> [TASK REQUIREMENTS]: Copy the listing below exactly. Pictures stay out of it.

> [DATA SEGMENT]:
======

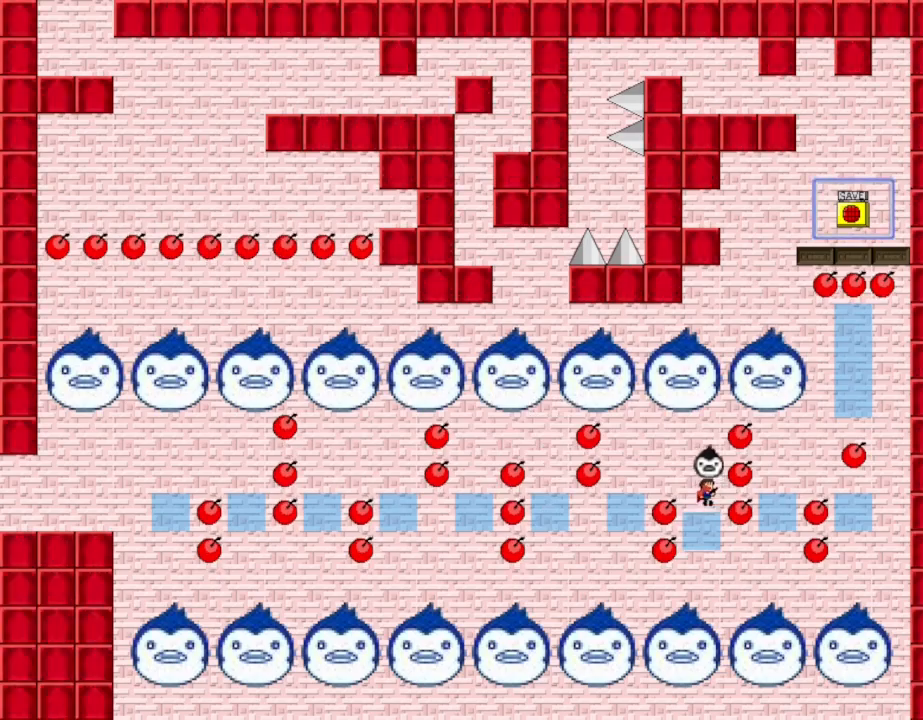
{"keys": [], "events": [[117, "shift_l", "up"]]}
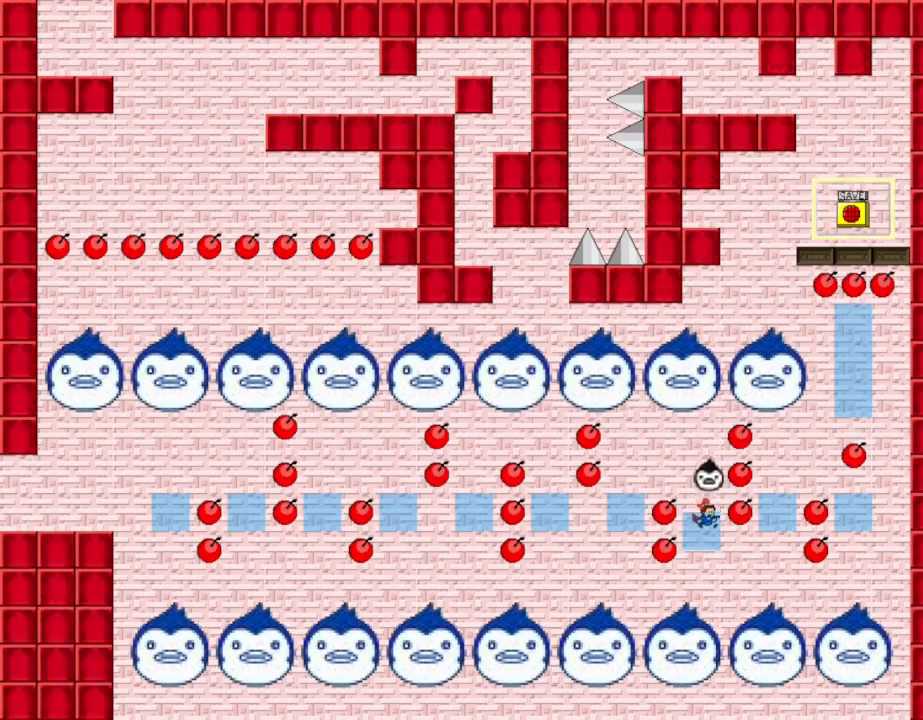
{"keys": [], "events": [[33, "shift_l", "down"], [467, "shift_l", "up"]]}
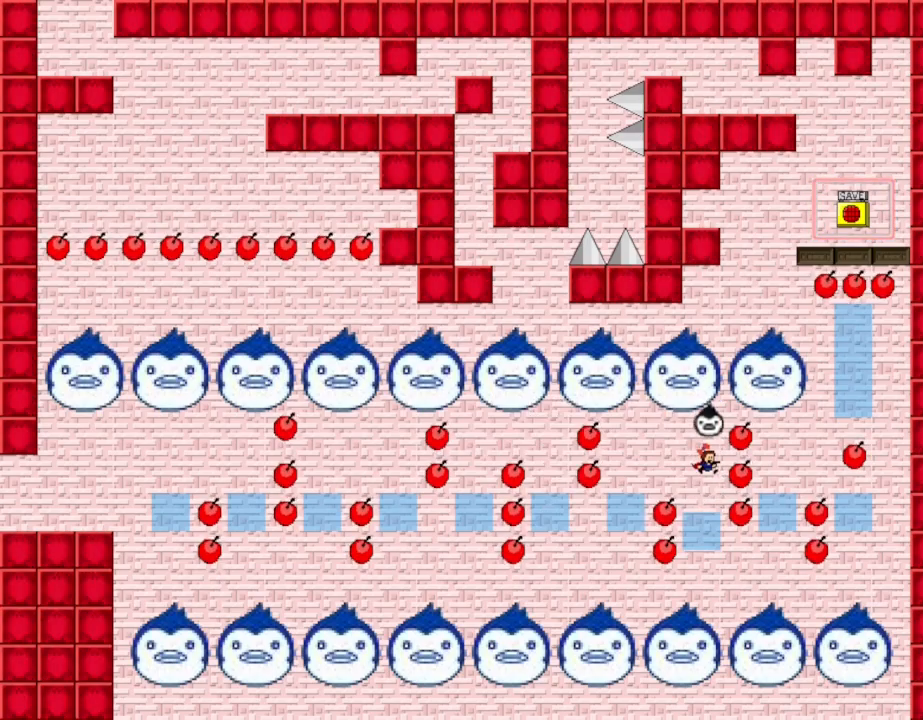
{"keys": [], "events": [[133, "shift_l", "down"], [217, "shift_l", "up"]]}
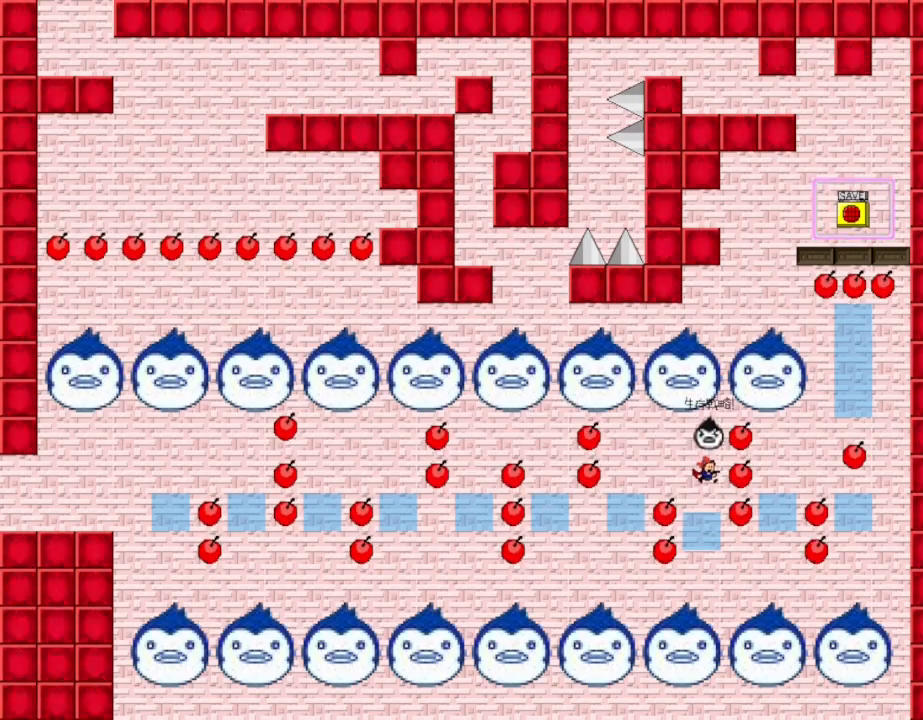
{"keys": [], "events": []}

======

> [EXERCISE OUTPUT]:
{"keys": [], "events": [[117, "shift_l", "up"]]}
{"keys": [], "events": [[33, "shift_l", "down"], [467, "shift_l", "up"]]}
{"keys": [], "events": [[133, "shift_l", "down"], [217, "shift_l", "up"]]}
{"keys": [], "events": []}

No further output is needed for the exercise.